New employees will want to know how much they will earn and what hours they will be expected to work. This section should clearly state policies related to clocking in, lateness, and overtime policies. For example, some companies calculate employee pay in 15-minute increments. If driving is involved in their jobs, this section should specify if their time on the road is counted toward paid hours, and whether they will be compensated for gas mileage.

Specify Sick Days and Attendance Policy Expectations

All employees need some days off – for personal activities and for days of sickness. This section should also tell employees how many paid holidays and sick days they are granted. Employees must also be informed about the company’s attendance policy – and the consequences if they exceed the limit of allowable days off. Policies for taking a leave of absence should also be included here.

Display Available Benefits

In addition to wages, employees must be offered health insurance benefits. In this section, the company should outline the type(s) of insurance employees will get and when they will be eligible to apply for that insurance. In addition, many companies also offer dental, vision, and pharmacy benefits. If your company has a retirement or IRA plan, you can let employees know your company will follow expected guidelines by contributing up to 25% of any eligible employees’ salary to a SEP IRA for them.

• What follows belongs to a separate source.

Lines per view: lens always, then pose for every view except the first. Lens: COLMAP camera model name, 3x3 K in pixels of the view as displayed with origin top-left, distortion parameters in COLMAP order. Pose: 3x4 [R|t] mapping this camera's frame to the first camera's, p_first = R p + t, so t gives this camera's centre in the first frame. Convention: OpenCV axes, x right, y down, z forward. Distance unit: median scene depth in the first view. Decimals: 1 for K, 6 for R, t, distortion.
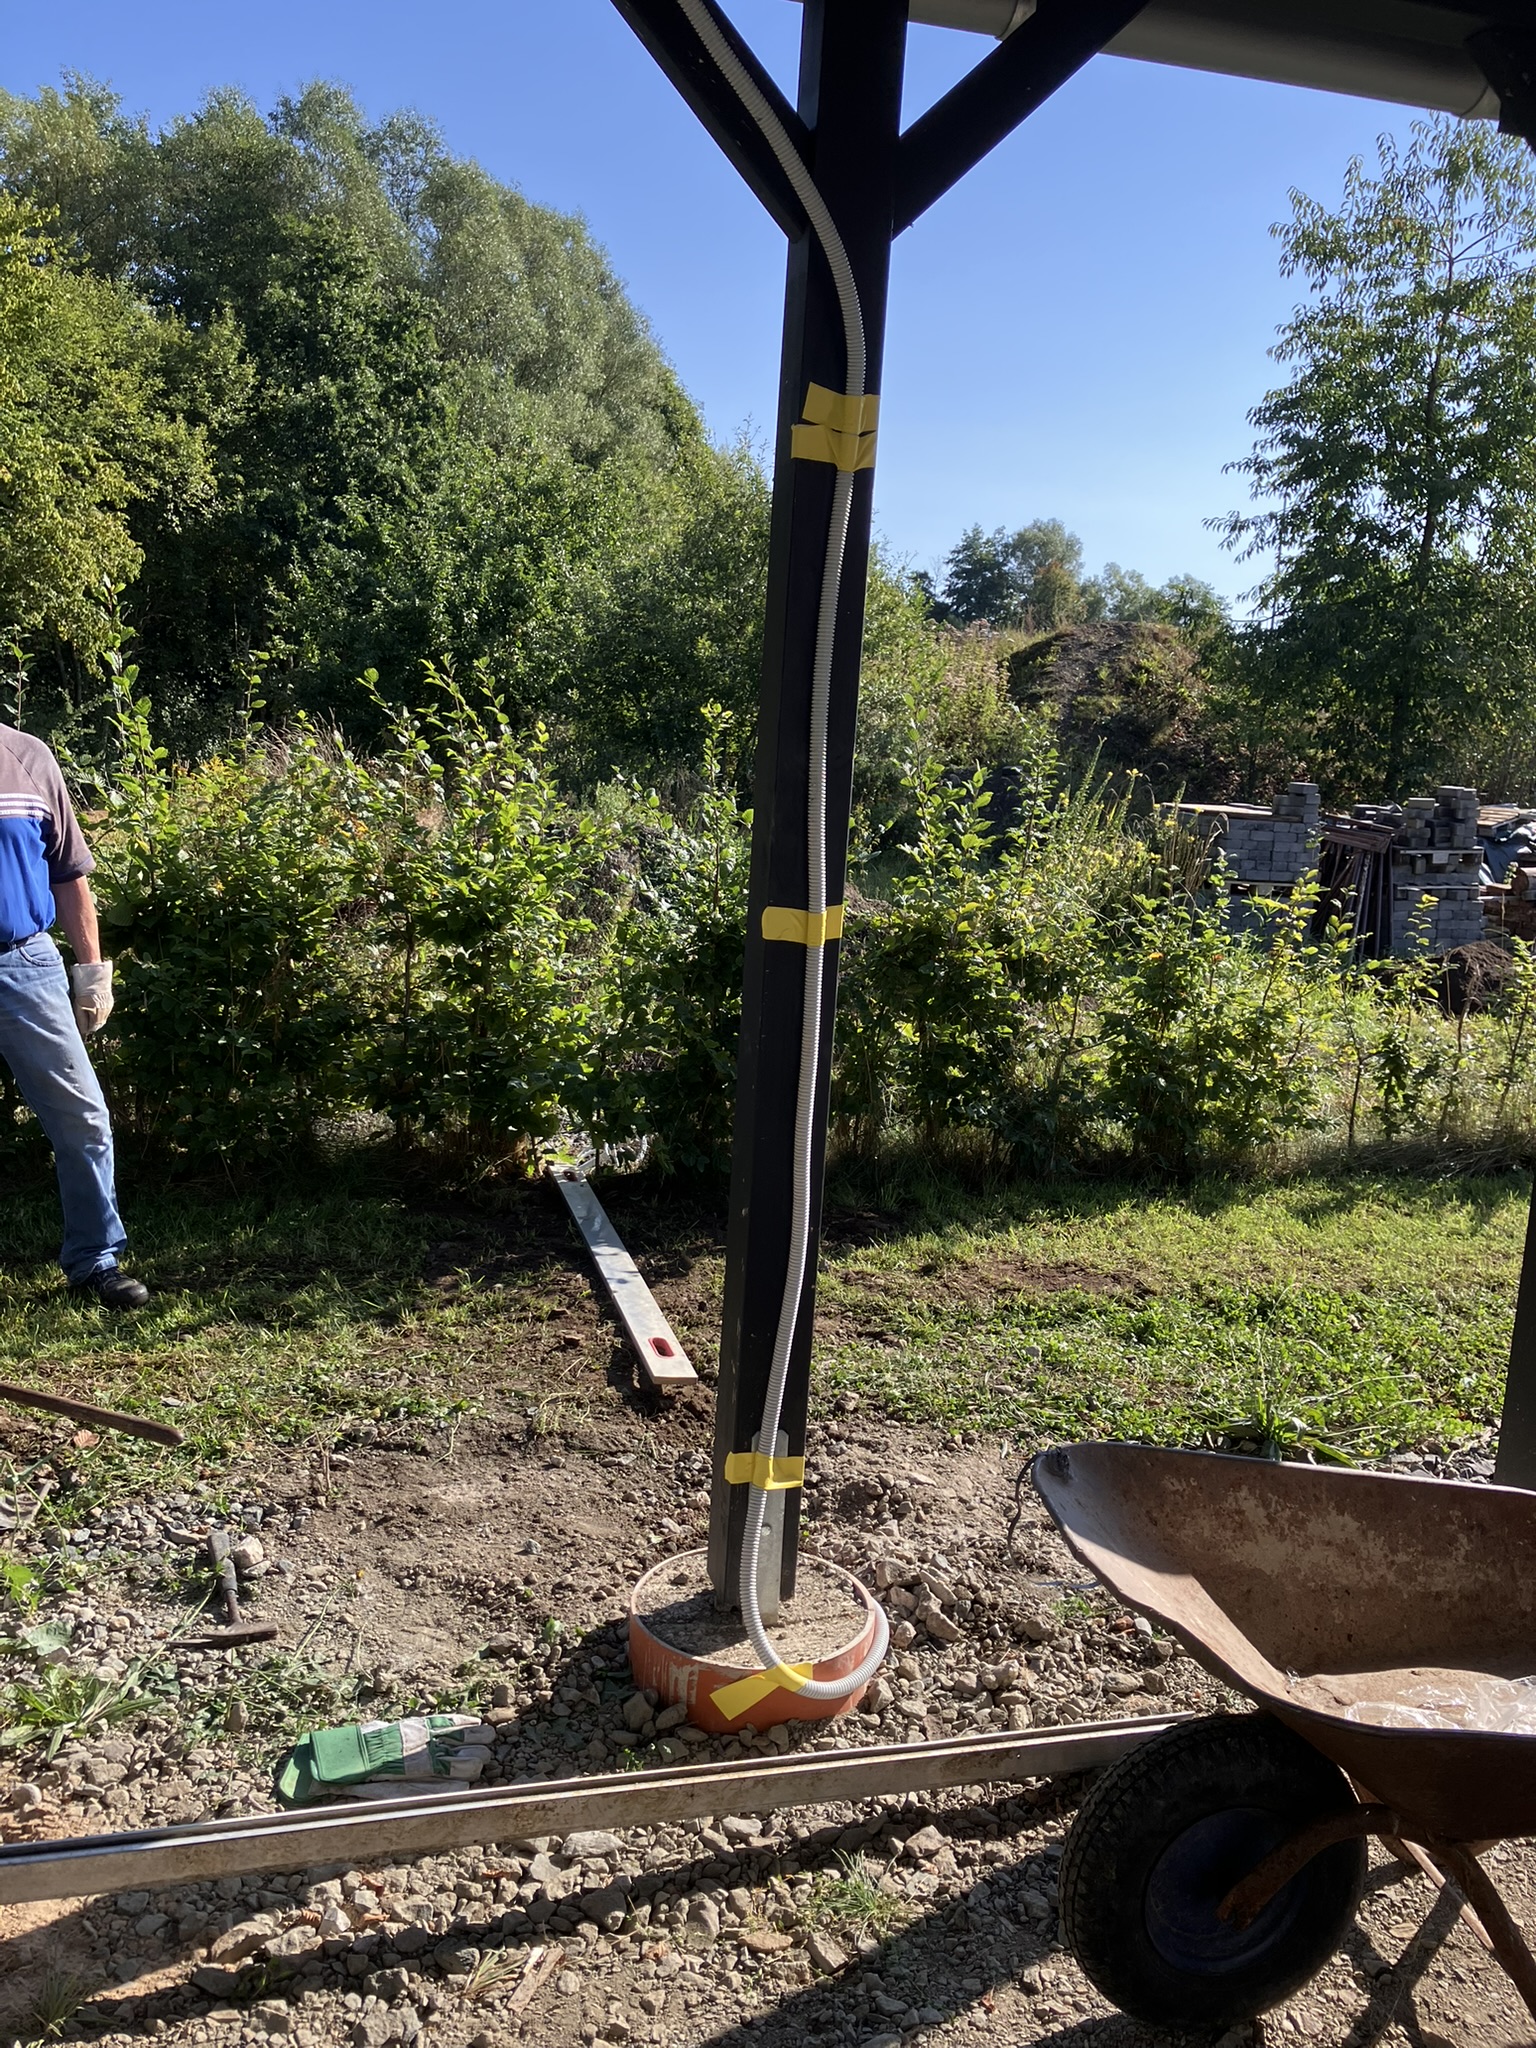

Spell Out the Code of Conduct

In this section of the Handbook, there must be a list of what types of employee behavior are expected during work hours – and what kinds of behaviors will not be tolerated. Some examples of unacceptable behavior might include sleeping on the job, falsifying work hours, excessive profanity, or being under the influence of prohibited substances. To be more specific, an employee can be considered under the influence of marijuana if the results of an on-the-job blood test show a level of 5ng per milliliter. After each of the unacceptable behaviors, the Handbook should cite the consequences of those behaviors.

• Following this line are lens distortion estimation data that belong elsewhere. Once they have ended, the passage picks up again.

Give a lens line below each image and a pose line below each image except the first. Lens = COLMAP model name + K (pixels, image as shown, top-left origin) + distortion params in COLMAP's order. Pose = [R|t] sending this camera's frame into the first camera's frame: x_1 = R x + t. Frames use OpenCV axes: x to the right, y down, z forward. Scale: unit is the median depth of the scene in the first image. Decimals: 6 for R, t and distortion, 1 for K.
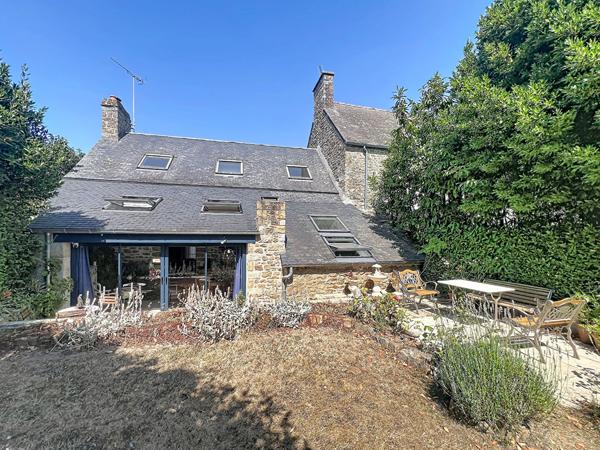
lens RADIAL K [[259.7, 0, 300.0], [0, 259.7, 225.0], [0, 0, 1]] dist [-0.000400, -0.000055]
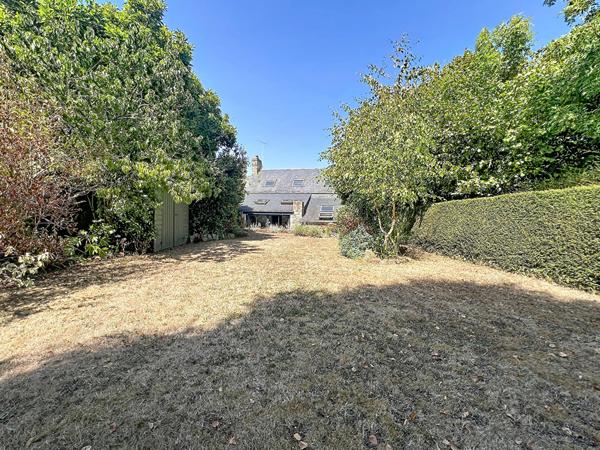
lens RADIAL K [[247.2, 0, 300.0], [0, 247.2, 225.0], [0, 0, 1]] dist [-0.001194, -0.000097]
pose [[0.897835, 0.021348, -0.439814, 1.148637], [0.006756, 0.998039, 0.062234, 0.006707], [0.440280, -0.058847, 0.895930, -1.539308]]
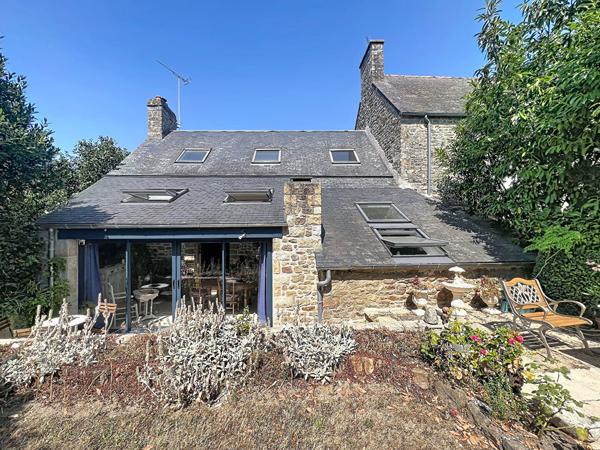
lens RADIAL K [[247.2, 0, 300.0], [0, 247.2, 225.0], [0, 0, 1]] dist [-0.001194, -0.000097]
pose [[0.978441, -0.021767, -0.205375, 0.028721], [0.024829, 0.999615, 0.012345, 0.022372], [0.205027, -0.017178, 0.978606, 0.273278]]
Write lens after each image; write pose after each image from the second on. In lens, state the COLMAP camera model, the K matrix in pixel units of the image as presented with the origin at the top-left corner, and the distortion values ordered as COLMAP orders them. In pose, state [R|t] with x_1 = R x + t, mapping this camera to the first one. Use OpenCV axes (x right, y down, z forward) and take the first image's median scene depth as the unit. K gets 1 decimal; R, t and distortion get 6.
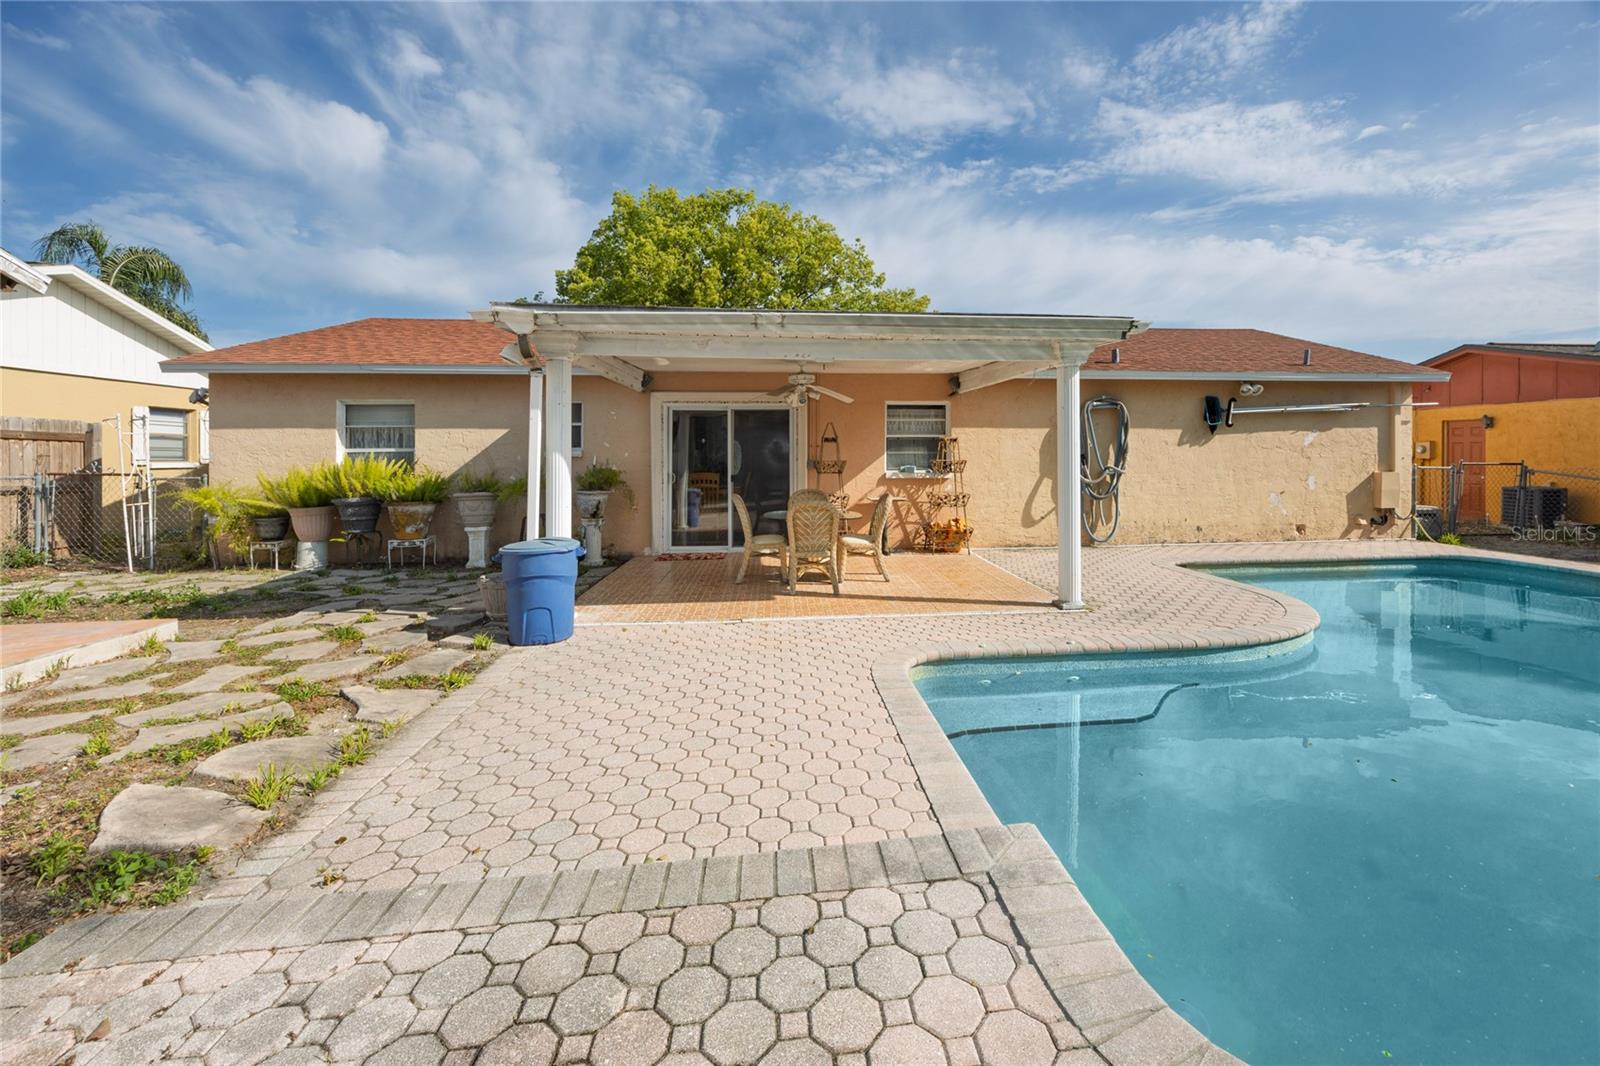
lens RADIAL K [[656.1, 0, 807.2], [0, 656.1, 478.0], [0, 0, 1]] dist [-0.000682, 0.000059]
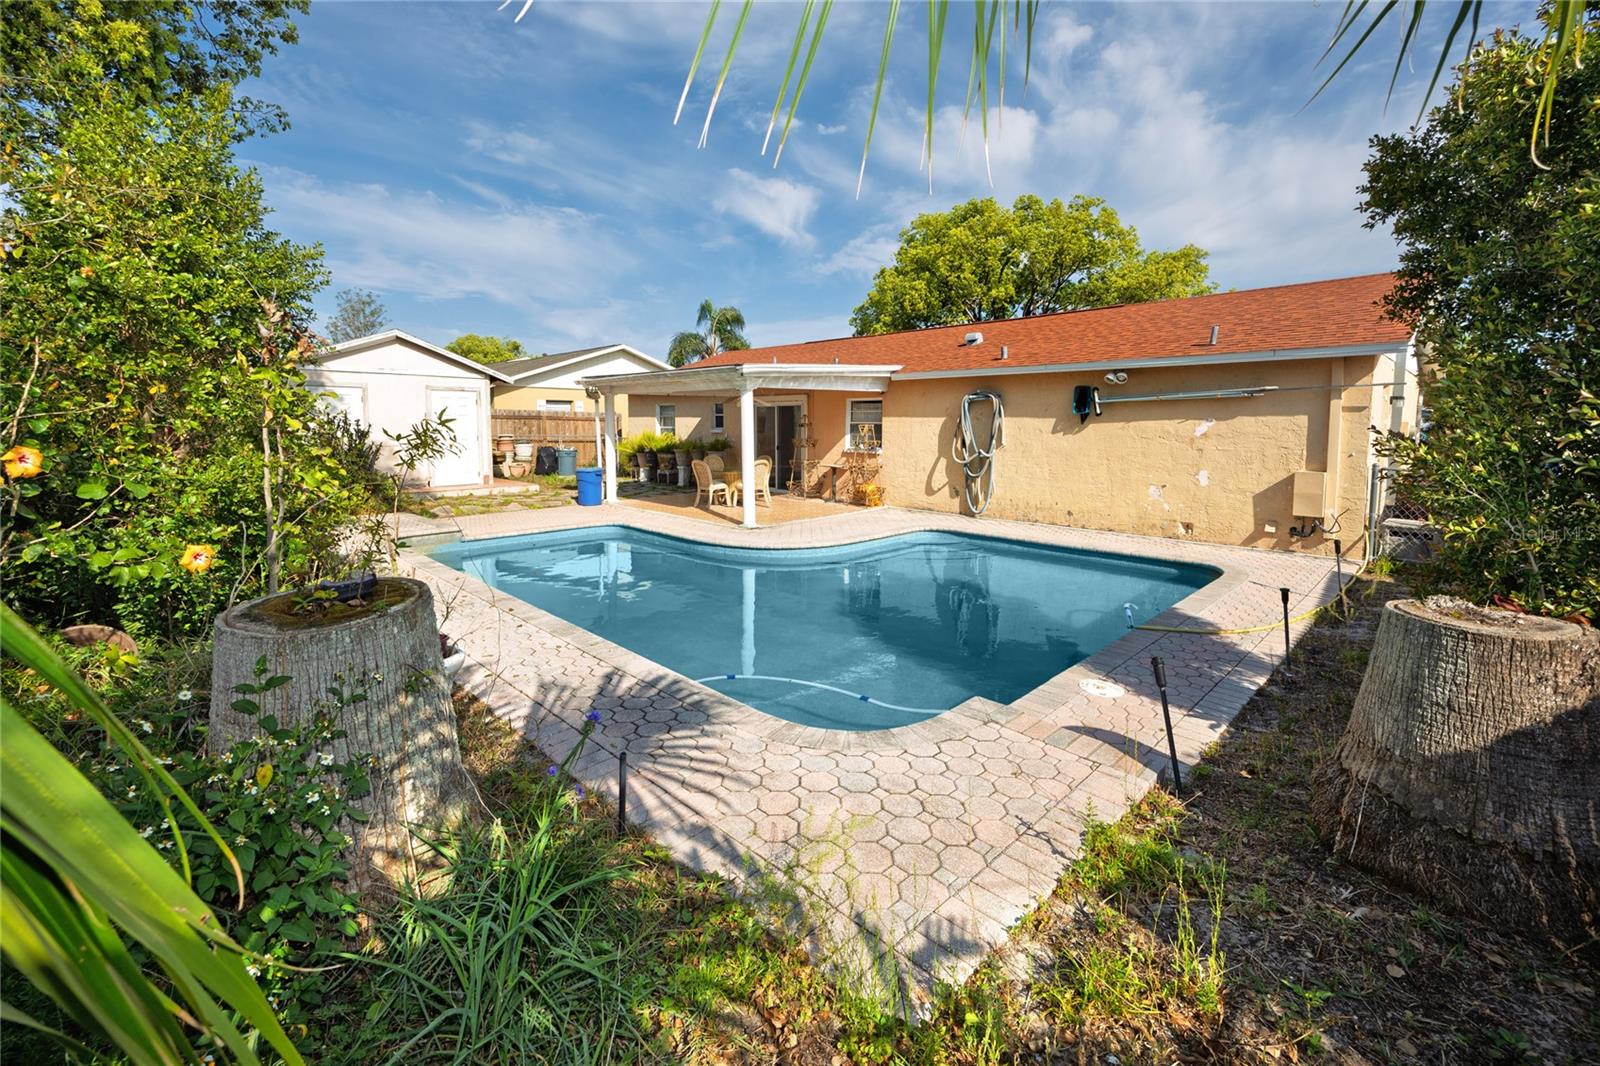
lens RADIAL K [[656.1, 0, 807.2], [0, 656.1, 478.0], [0, 0, 1]] dist [-0.000682, 0.000059]
pose [[0.633625, 0.074281, -0.770066, 1.177219], [-0.035465, 0.997122, 0.067003, -0.035424], [0.772827, -0.015144, 0.634436, 0.013574]]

Present Them Health and Safety Regulations

You’ll want all your employees to be safe at work, so there must be a section about health and safety requirements for employees. You can inform employees of policies such as required protective gear during work hours. There must also be a list of expectations for conditions that would justify the employee calling in sick. For example, a typical fever would be between 100.4 F and 104 F.

The first few days of employees’ time at their new jobs will set the stage for their future employment success. Your Employee Handbook could be an introduction and reference to future working conditions. Talk with the other managers in your company to ensure a consensus about what must be included. Best wishes to you and new employees for a positive employee experience.